Excerpt:
The accompanying Figure 1 diagrammatically illustrates the method of the invention, illustrating the progressive adjustment of video processing as the number of frames in the buffer reduces. If there are 10 frames in the buffer (9 stored frames plus a copy of the frame currentiy displayed), then maximum post processing (Max P.P.) is applied, the audio and video signals are synchronised, and all frames are displayed. As the number of frames decreases to 5 frames in the video buffer, the level of post processing applied is successively reduced, by bypassing progressive post processing layers or filters, until at 5 buffered frames no post processing is carried out. As the number of buffered frames successively further reduces, then frames are progressively dropped, from (say) dropping 1 frame in 5, to displaying just 1 frame in 2. When the video buffer empties completely, then synchronisation is abandoned, and the audio will then run ahead of the video. Finally, the video jumps to the next key frame KF, to reestablish synchronisation, as illustrated in accompanying Figure 2.
Modifications and improvements to the invention will be readily apparent to those skilled in the art. Such modifications and improvements are intended to be within the scope of this invention.

Data records:
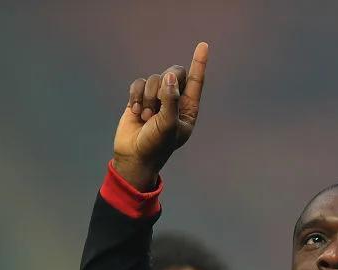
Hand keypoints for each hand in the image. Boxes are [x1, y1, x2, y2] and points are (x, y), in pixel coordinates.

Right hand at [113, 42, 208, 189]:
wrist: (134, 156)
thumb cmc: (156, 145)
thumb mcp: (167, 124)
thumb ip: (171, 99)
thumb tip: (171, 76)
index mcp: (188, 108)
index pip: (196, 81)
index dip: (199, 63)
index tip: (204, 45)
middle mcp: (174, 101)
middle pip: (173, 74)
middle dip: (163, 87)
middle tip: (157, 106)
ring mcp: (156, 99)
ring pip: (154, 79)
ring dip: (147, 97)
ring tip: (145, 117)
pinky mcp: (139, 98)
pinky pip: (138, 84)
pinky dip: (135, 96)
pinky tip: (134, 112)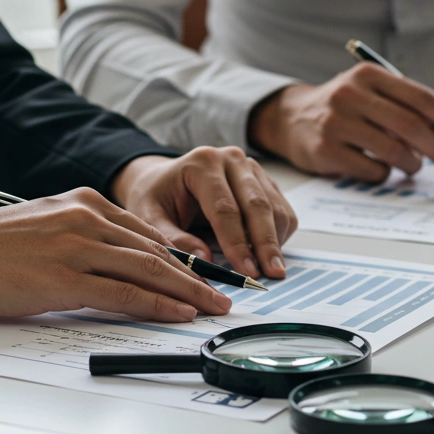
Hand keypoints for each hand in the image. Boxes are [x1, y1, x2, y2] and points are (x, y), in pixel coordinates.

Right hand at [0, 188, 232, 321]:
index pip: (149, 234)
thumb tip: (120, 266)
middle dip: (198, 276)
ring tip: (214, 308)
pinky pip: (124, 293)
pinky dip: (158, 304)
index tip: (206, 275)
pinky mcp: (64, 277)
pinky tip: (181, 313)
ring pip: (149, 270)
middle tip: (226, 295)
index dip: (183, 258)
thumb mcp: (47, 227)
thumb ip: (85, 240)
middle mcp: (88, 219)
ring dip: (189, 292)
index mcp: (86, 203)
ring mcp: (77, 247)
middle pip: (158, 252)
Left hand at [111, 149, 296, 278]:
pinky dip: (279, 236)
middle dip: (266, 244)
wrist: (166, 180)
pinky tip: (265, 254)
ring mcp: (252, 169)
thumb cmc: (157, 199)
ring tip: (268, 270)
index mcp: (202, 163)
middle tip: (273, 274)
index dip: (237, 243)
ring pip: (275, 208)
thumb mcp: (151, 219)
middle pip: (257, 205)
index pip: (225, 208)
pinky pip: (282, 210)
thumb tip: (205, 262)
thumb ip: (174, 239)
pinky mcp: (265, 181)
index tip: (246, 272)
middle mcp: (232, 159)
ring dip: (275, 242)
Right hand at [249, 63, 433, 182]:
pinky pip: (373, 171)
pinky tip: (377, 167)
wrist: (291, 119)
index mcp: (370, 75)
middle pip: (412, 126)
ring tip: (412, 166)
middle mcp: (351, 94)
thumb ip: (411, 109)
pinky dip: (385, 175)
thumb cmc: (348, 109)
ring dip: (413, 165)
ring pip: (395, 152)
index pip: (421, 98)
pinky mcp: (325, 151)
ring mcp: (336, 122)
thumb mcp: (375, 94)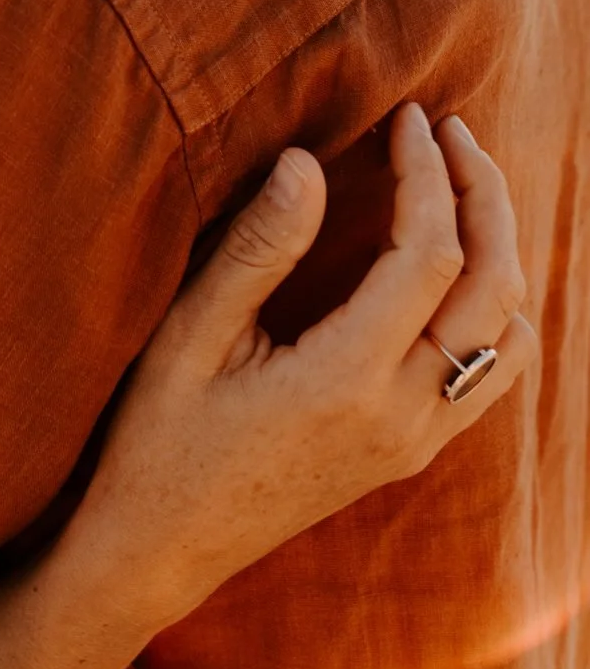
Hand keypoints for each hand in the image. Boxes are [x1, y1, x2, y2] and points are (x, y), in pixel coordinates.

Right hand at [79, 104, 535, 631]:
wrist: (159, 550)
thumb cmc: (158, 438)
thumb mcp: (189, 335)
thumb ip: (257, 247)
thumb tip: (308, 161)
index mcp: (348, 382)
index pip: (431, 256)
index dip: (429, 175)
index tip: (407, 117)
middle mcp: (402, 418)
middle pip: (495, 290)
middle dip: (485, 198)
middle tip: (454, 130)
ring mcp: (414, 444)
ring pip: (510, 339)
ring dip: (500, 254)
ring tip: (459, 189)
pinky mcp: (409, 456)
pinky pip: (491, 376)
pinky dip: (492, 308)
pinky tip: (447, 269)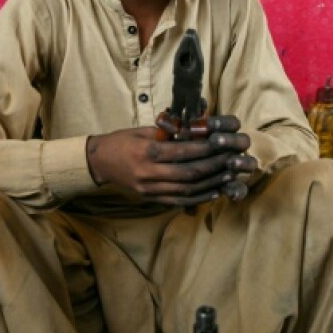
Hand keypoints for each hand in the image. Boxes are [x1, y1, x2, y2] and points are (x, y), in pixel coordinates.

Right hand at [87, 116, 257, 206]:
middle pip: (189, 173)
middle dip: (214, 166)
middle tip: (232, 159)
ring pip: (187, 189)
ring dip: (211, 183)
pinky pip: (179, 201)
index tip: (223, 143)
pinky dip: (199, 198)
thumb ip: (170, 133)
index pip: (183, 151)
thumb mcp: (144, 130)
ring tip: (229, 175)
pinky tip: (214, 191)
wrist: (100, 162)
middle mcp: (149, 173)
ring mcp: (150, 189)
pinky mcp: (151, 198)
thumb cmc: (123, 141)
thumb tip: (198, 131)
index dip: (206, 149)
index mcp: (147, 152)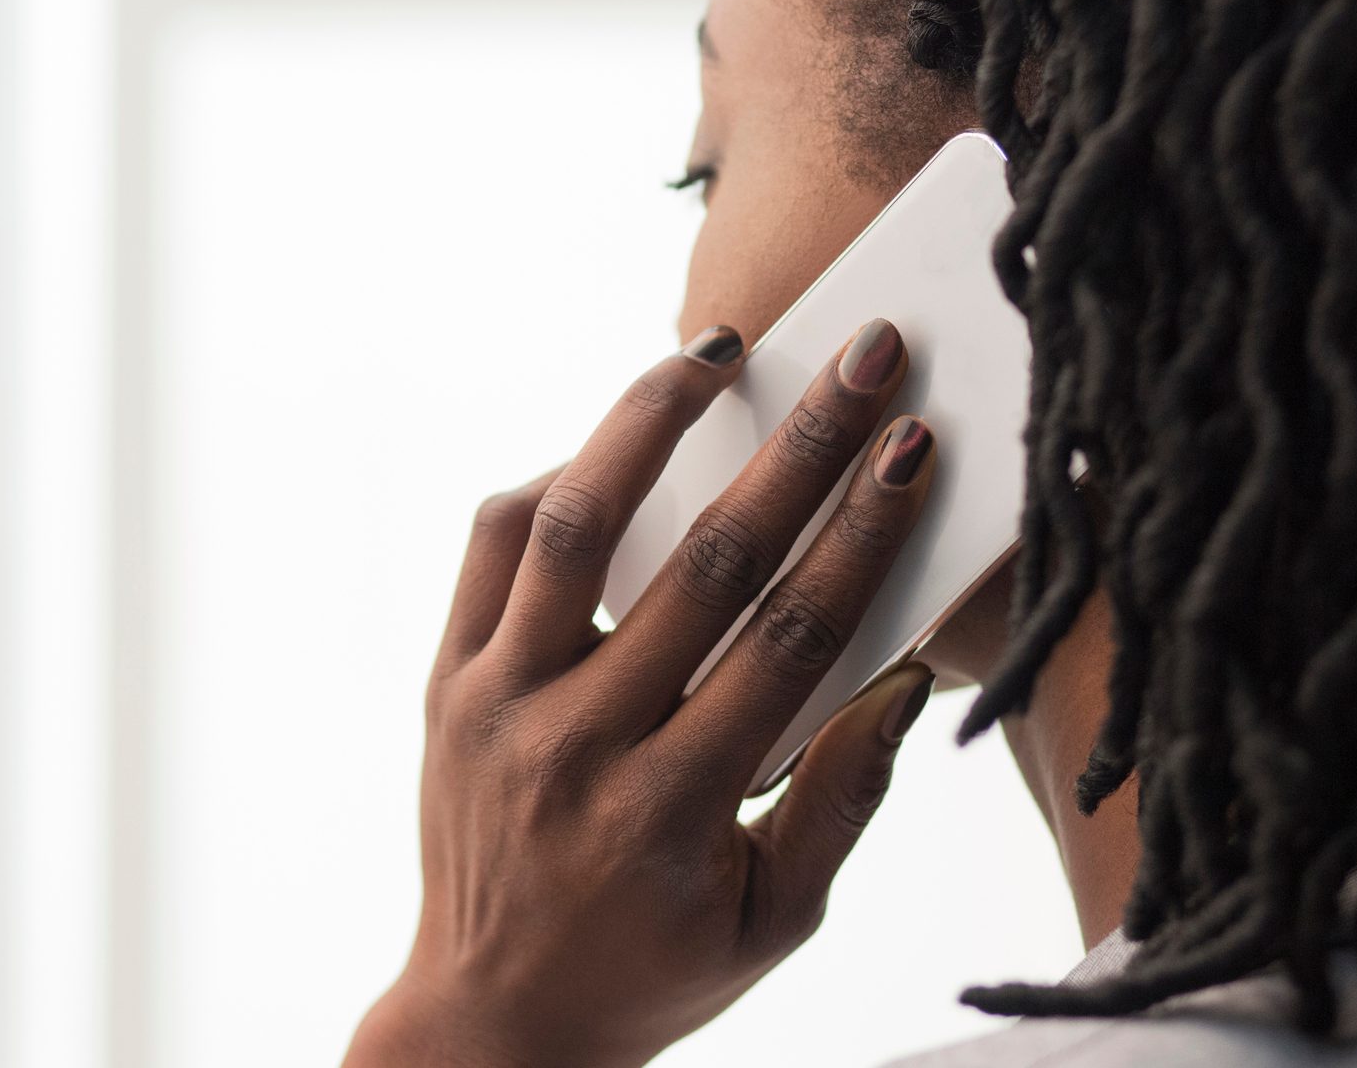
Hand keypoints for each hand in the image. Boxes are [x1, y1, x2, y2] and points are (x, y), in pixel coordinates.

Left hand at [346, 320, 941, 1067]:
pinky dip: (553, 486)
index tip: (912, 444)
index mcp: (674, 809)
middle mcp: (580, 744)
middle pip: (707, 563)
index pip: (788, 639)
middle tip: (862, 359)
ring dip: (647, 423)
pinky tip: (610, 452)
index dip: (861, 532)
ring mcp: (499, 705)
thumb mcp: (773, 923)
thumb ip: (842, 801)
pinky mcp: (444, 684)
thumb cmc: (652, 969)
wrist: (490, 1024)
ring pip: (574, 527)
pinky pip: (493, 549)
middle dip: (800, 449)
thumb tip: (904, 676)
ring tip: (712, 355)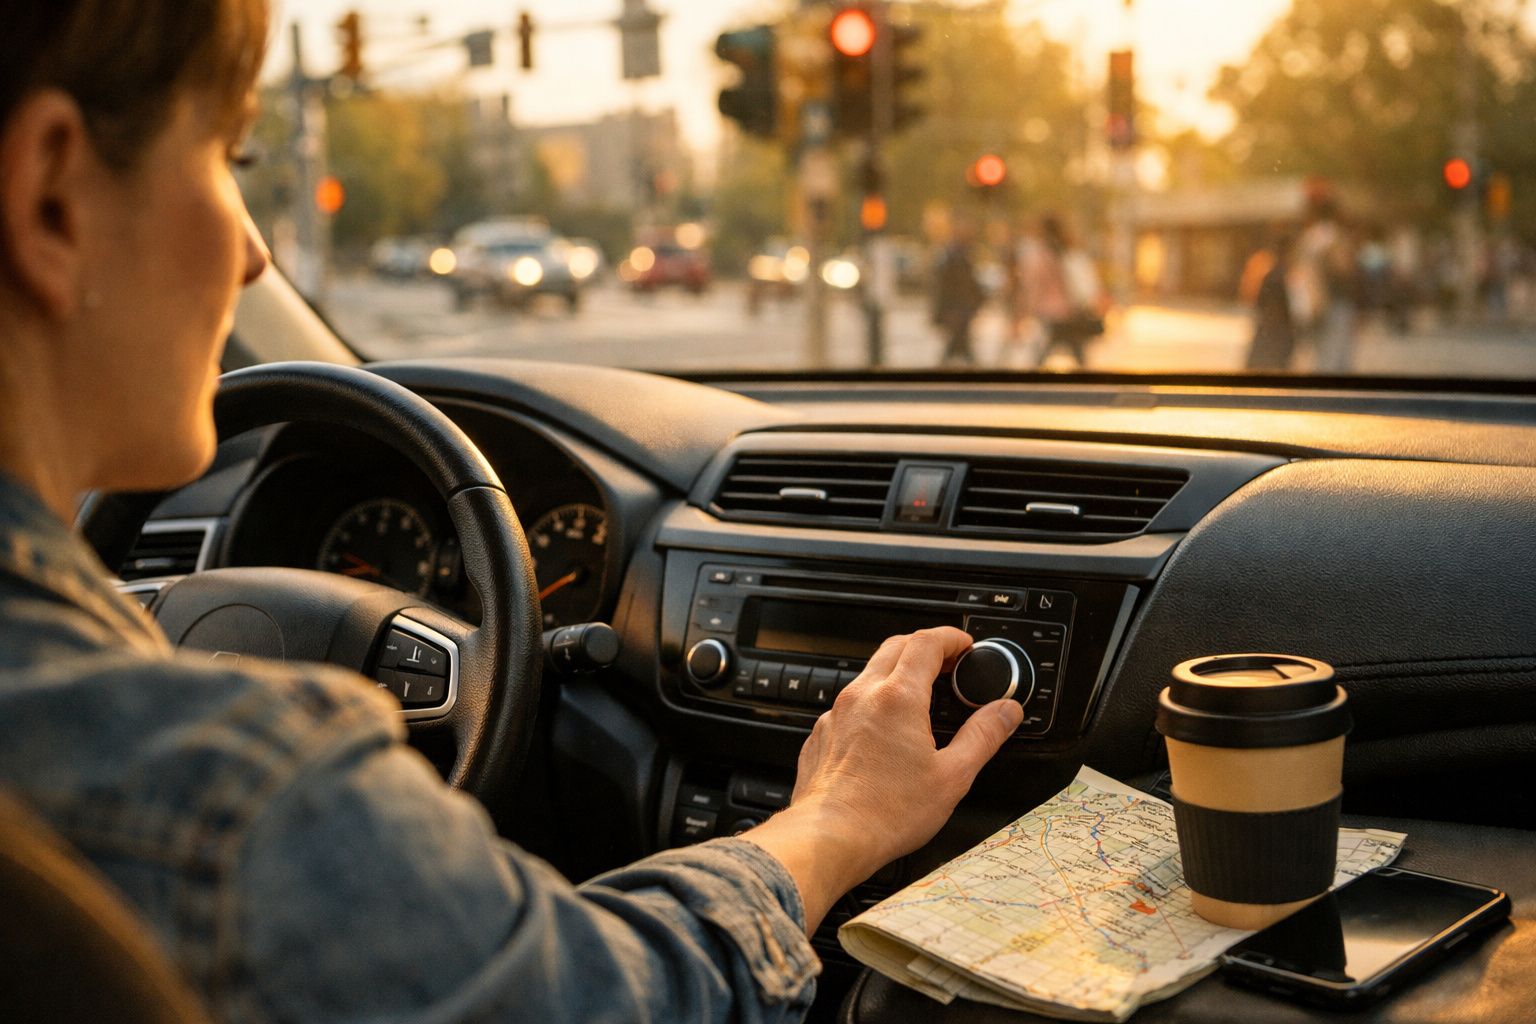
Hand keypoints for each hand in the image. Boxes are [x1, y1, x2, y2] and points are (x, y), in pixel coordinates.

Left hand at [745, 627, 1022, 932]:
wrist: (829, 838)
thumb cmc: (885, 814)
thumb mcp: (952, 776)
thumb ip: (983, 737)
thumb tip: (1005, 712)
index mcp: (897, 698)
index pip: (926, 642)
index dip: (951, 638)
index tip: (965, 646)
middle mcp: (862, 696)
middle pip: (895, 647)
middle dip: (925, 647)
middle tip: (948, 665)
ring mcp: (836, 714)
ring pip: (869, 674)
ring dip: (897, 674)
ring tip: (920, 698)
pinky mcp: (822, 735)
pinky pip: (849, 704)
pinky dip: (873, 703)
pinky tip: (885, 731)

Tasks:
1. Answer these questions using the excerpt on video buffering:
(a) What level of post processing is applied when there are 10 frames in the buffer?
(b) At how many buffered frames is no post processing carried out?
(c) Modifications and improvements to the invention are intended to be within what?
2. From the excerpt on video buffering, copy the passage from "Modifications and improvements to" up to and including "of this invention.".
3. Rewrite the paragraph of the excerpt on video buffering that begins "The accompanying Figure 1" as a short list, keeping its main facts.

List of solutions:
1.
(a) Maximum post processing.
(b) 5 buffered frames.
(c) The scope of this invention.

2.
Modifications and improvements to the invention will be readily apparent to those skilled in the art. Such modifications and improvements are intended to be within the scope of this invention.

3.
- Figure 1 shows video processing being adjusted step by step as the number of frames in the buffer falls.
- At 10 frames (9 stored frames plus a copy of the displayed frame), maximum post processing is applied, audio and video are synchronized, and all frames are displayed.
- From 10 down to 5 frames, post processing is successively reduced by bypassing layers or filters, until none is carried out at 5 frames.
- Below that, frames are progressively dropped, from 1 frame in 5 up to displaying only 1 frame in 2.
- When the buffer empties, synchronization is abandoned and the audio runs ahead of the video.
- The video then jumps to the next key frame to reestablish synchronization, as shown in Figure 2.